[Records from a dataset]
________________
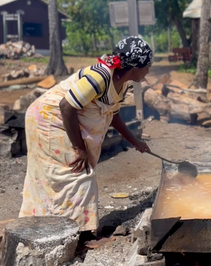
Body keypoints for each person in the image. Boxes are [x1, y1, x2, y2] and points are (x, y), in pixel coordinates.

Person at [19, 36, 152, 244]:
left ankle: (65, 232)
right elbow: (66, 106)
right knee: (77, 174)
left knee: (71, 175)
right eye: (148, 66)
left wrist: (134, 141)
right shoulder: (100, 76)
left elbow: (113, 114)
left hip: (62, 119)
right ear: (135, 66)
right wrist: (79, 148)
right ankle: (77, 236)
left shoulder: (122, 84)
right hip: (49, 119)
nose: (149, 71)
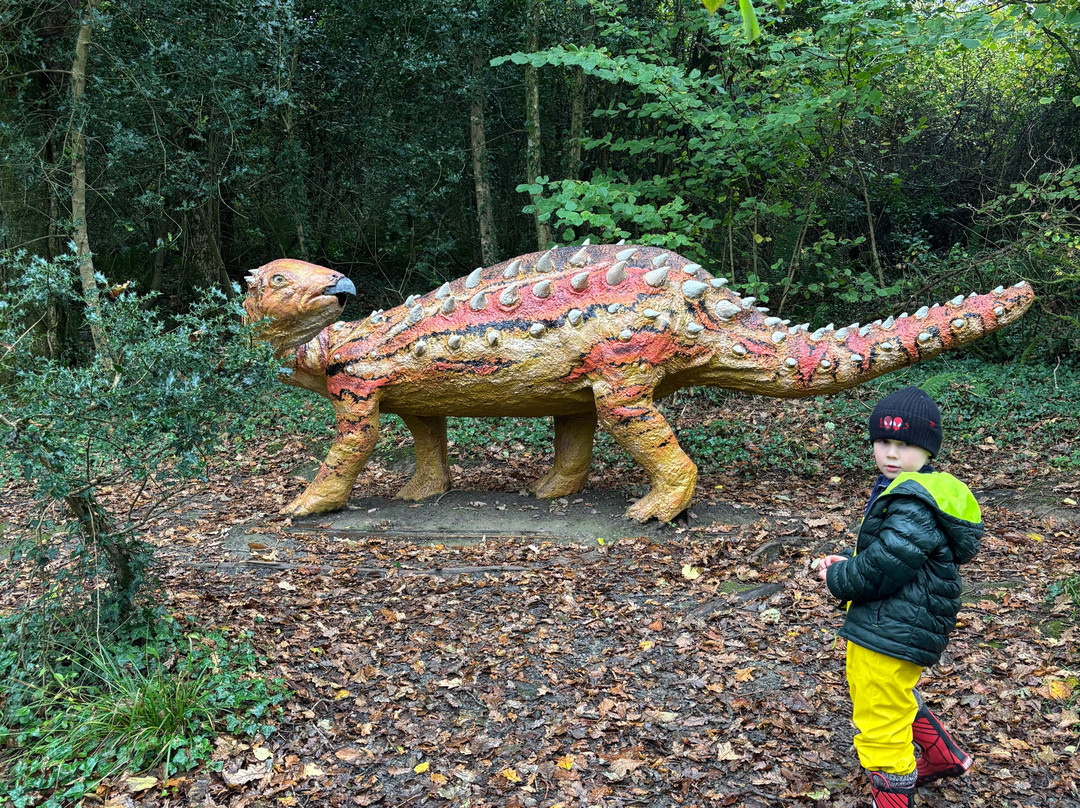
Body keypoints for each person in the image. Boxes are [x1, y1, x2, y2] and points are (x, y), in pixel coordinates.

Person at [814, 386, 982, 807]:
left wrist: (839, 576)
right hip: (898, 619)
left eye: (905, 445)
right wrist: (850, 560)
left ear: (927, 451)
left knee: (879, 718)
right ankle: (944, 757)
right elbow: (890, 554)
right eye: (883, 442)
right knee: (890, 695)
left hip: (892, 624)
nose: (891, 453)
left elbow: (886, 565)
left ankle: (892, 796)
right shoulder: (911, 490)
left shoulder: (912, 500)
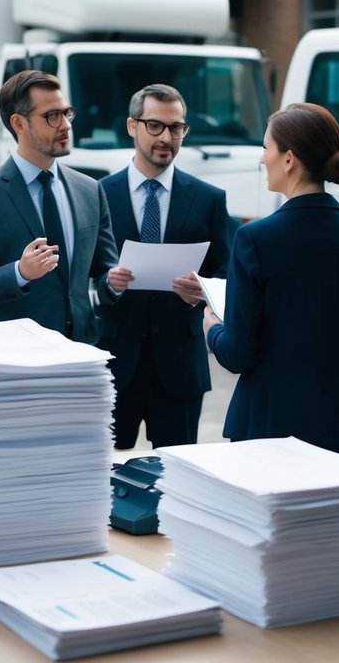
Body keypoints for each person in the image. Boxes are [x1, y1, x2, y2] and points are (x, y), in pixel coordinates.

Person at [203, 104, 339, 455]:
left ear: (288, 159)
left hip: (269, 423)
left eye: (265, 148)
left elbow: (238, 354)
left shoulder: (255, 239)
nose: (262, 159)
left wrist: (213, 328)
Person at [97, 84, 231, 449]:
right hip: (113, 361)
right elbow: (82, 273)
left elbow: (226, 272)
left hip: (180, 365)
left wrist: (201, 291)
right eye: (155, 126)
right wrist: (106, 283)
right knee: (103, 476)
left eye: (176, 128)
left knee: (176, 478)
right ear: (131, 126)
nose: (166, 137)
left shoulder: (209, 199)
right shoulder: (97, 194)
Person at [0, 70, 127, 341]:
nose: (66, 125)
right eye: (51, 116)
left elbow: (104, 270)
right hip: (15, 353)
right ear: (19, 124)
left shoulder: (90, 189)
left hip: (81, 348)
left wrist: (115, 282)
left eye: (66, 112)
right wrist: (20, 272)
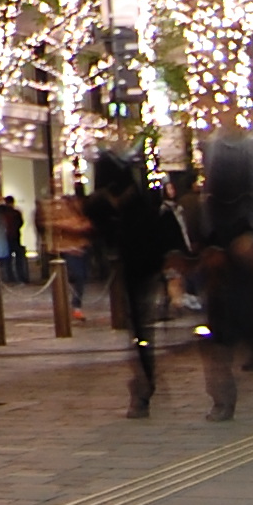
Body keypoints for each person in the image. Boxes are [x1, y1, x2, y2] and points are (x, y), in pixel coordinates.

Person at [194, 133, 253, 420]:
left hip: (240, 262)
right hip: (224, 263)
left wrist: (252, 239)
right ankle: (226, 399)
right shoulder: (217, 182)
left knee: (249, 330)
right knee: (225, 335)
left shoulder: (247, 171)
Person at [86, 151, 179, 417]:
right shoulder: (134, 202)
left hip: (141, 266)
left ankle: (144, 383)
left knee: (140, 326)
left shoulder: (132, 207)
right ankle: (145, 380)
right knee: (139, 327)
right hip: (139, 267)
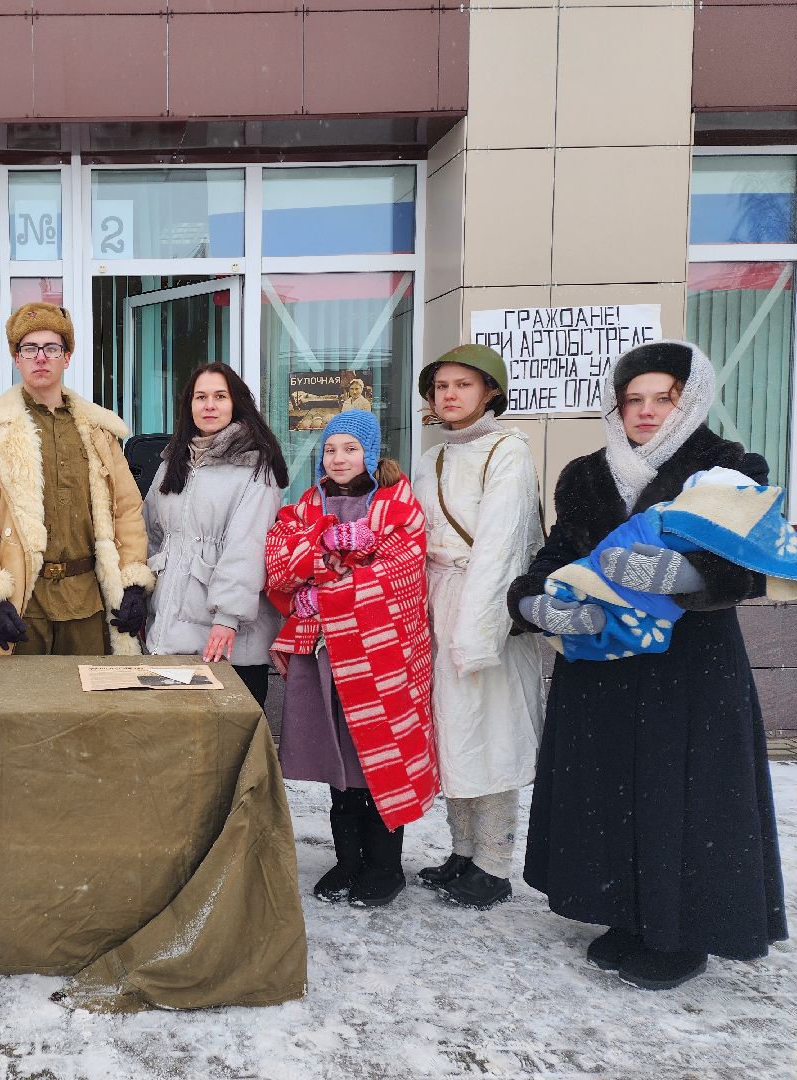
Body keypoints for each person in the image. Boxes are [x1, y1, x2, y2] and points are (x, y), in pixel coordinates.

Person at [508, 339, 787, 991]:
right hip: (600, 660)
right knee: (607, 788)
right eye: (633, 399)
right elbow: (558, 551)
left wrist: (688, 575)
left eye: (664, 398)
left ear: (691, 402)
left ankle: (680, 934)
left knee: (679, 795)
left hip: (688, 666)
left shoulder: (727, 467)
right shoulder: (585, 475)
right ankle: (624, 913)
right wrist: (534, 602)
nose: (646, 411)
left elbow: (753, 565)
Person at [265, 410, 437, 907]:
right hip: (325, 657)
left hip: (381, 656)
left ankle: (385, 866)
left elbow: (398, 575)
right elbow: (278, 561)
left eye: (351, 449)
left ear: (372, 453)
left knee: (378, 757)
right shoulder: (307, 503)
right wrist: (326, 552)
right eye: (331, 449)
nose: (338, 459)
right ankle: (347, 861)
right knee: (340, 761)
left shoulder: (396, 504)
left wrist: (322, 590)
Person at [411, 345, 546, 909]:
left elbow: (500, 545)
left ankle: (493, 864)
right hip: (437, 602)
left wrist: (477, 632)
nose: (449, 395)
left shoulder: (508, 451)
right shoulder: (432, 457)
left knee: (491, 734)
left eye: (463, 385)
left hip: (483, 608)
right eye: (442, 386)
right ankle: (461, 851)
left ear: (490, 391)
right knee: (453, 732)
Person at [0, 302, 153, 656]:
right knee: (14, 693)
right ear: (16, 358)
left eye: (51, 348)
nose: (40, 357)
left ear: (67, 357)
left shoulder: (98, 430)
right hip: (22, 604)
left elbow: (126, 508)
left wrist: (133, 578)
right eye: (29, 348)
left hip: (87, 602)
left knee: (91, 691)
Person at [142, 362, 287, 706]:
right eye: (201, 397)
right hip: (168, 632)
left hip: (227, 639)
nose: (209, 405)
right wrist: (143, 596)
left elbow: (248, 548)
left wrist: (227, 618)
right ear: (189, 405)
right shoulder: (172, 463)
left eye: (220, 396)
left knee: (225, 734)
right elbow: (151, 534)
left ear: (236, 402)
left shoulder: (255, 466)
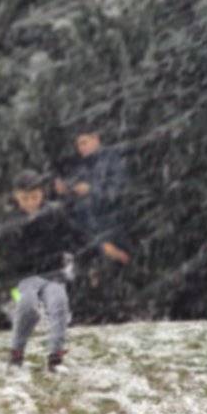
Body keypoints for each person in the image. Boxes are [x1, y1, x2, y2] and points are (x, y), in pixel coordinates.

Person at [0, 171, 87, 371]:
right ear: (17, 197)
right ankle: (17, 355)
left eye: (34, 197)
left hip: (53, 274)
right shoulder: (10, 220)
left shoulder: (55, 213)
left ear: (42, 194)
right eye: (25, 198)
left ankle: (55, 358)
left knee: (59, 306)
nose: (30, 202)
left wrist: (84, 254)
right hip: (23, 277)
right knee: (27, 307)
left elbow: (76, 237)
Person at [55, 128, 132, 320]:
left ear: (96, 139)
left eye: (84, 142)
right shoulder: (80, 167)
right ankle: (84, 316)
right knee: (80, 276)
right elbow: (74, 202)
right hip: (85, 232)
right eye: (78, 144)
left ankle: (114, 315)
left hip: (108, 228)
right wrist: (66, 190)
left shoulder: (112, 161)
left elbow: (117, 193)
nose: (81, 148)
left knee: (109, 276)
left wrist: (92, 190)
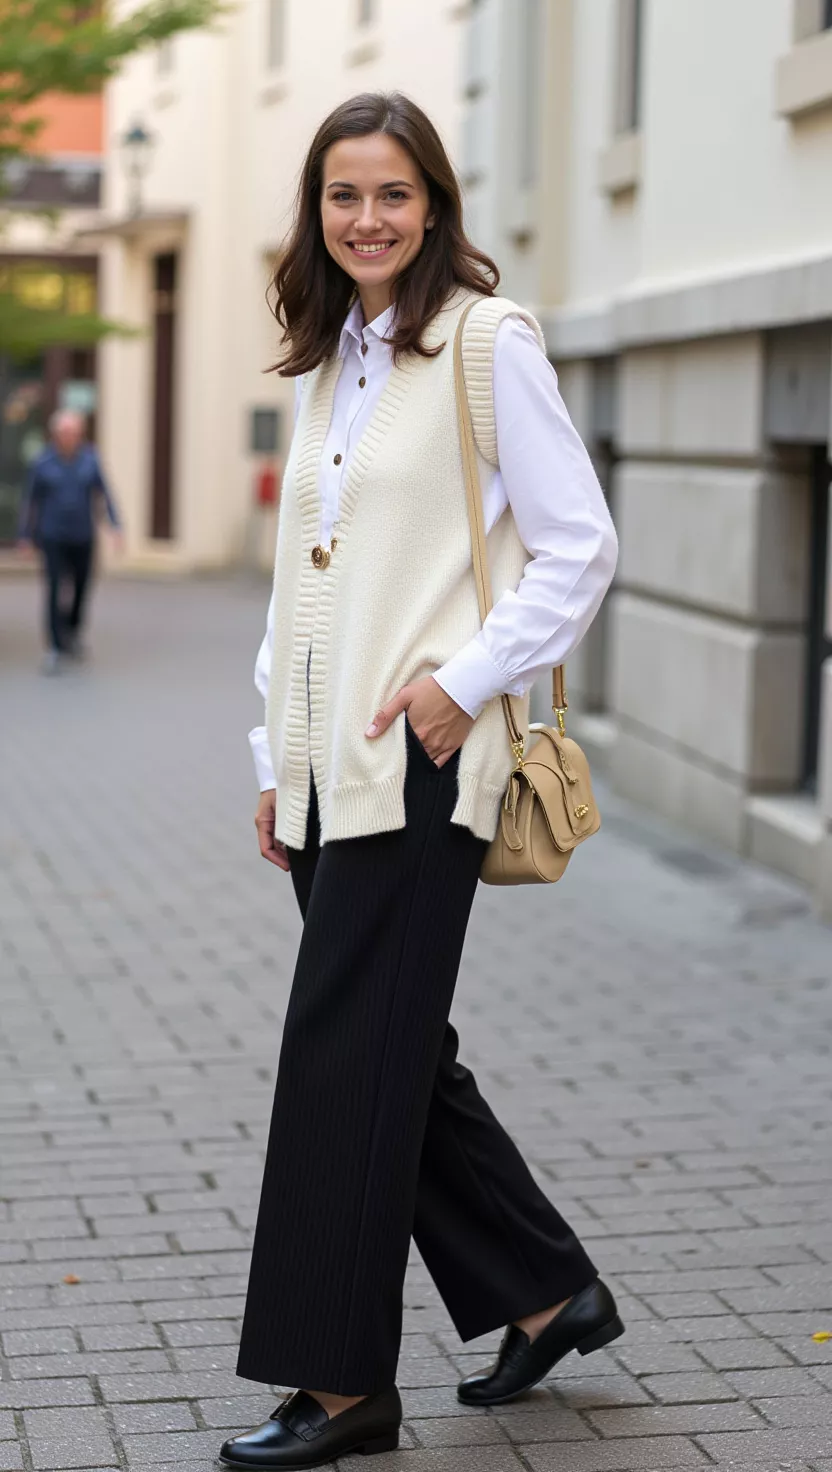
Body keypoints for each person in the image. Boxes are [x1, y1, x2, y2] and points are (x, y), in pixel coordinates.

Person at [221, 93, 621, 1472]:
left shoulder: (485, 345)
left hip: (428, 767)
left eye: (393, 194)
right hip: (331, 773)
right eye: (344, 195)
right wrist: (274, 756)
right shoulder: (334, 357)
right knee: (398, 1049)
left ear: (436, 204)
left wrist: (463, 683)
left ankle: (341, 1390)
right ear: (317, 212)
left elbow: (580, 548)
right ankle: (545, 1290)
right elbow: (300, 584)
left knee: (345, 1060)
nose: (368, 218)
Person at [17, 409, 122, 673]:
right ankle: (54, 646)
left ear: (80, 435)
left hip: (83, 535)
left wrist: (115, 526)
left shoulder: (90, 459)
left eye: (74, 432)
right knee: (54, 589)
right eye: (65, 432)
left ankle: (72, 631)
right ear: (56, 435)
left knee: (82, 587)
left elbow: (104, 492)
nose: (70, 437)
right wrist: (25, 536)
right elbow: (30, 501)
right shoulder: (43, 462)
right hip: (52, 536)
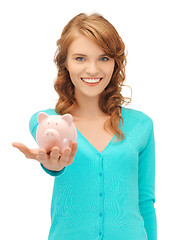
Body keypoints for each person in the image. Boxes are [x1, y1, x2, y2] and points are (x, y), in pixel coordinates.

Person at [12, 13, 157, 240]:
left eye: (104, 58)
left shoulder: (141, 125)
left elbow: (145, 201)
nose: (92, 69)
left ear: (115, 63)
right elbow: (52, 156)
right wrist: (53, 166)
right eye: (80, 58)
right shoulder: (48, 121)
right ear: (65, 63)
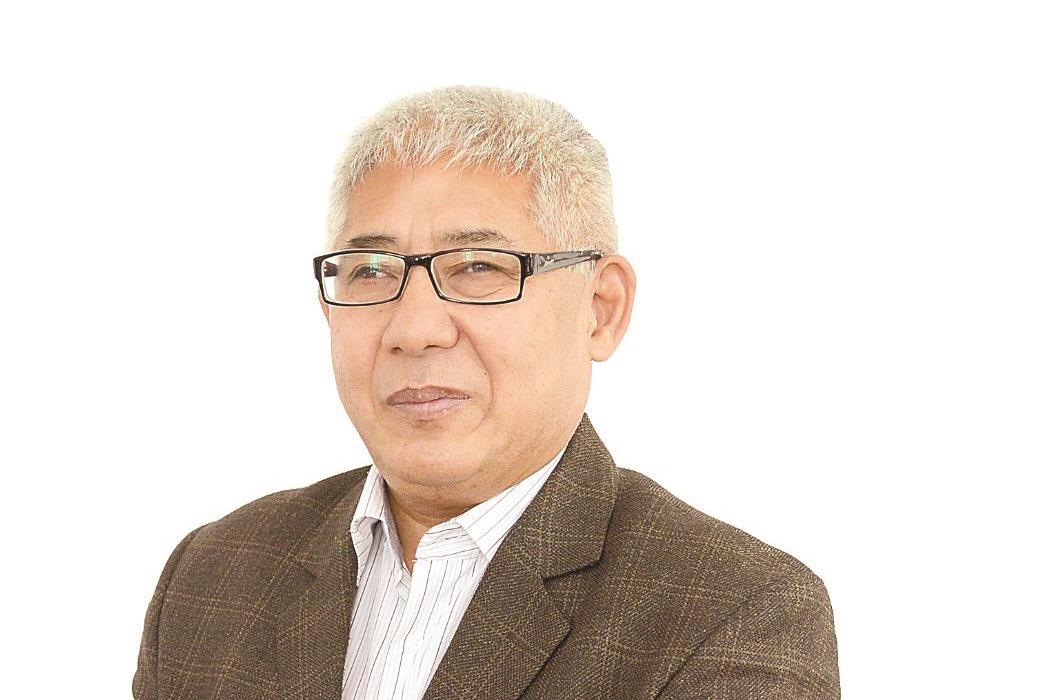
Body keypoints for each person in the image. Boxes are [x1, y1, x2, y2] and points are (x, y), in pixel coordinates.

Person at [133, 86, 840, 700]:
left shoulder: (735, 611)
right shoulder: (215, 574)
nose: (414, 330)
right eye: (371, 270)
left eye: (477, 267)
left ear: (600, 309)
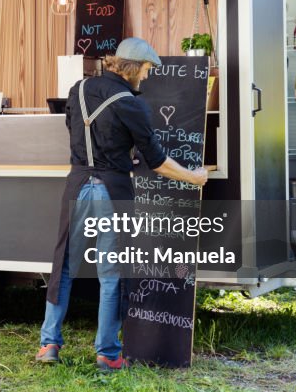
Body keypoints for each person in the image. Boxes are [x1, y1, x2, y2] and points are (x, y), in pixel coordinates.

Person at [35, 37, 209, 371]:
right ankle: (108, 354)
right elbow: (156, 161)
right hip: (112, 192)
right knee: (111, 274)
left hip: (76, 186)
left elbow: (72, 126)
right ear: (132, 67)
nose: (147, 76)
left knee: (65, 268)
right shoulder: (131, 104)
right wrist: (193, 177)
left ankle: (49, 345)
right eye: (146, 69)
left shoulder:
________________
» **About this exercise**:
Transcribe, exactly and without additions, the lines of the records above, beginning with the line that contains "left wrist: (133, 578)" and ending with the line that contains "left knee: (225, 734)", both included.

» **Solution for this task**:
left wrist: (133, 578)
right eye: (29, 348)
left hip: (87, 602)
left knee: (91, 691)
Person at [142, 362, 287, 706]:
right eye: (201, 397)
right hip: (168, 632)
left hip: (227, 639)
nose: (209, 405)
right wrist: (143, 596)
left elbow: (248, 548)
left wrist: (227, 618)
right ear: (189, 405)
right shoulder: (172, 463)
left eye: (220, 396)
left knee: (225, 734)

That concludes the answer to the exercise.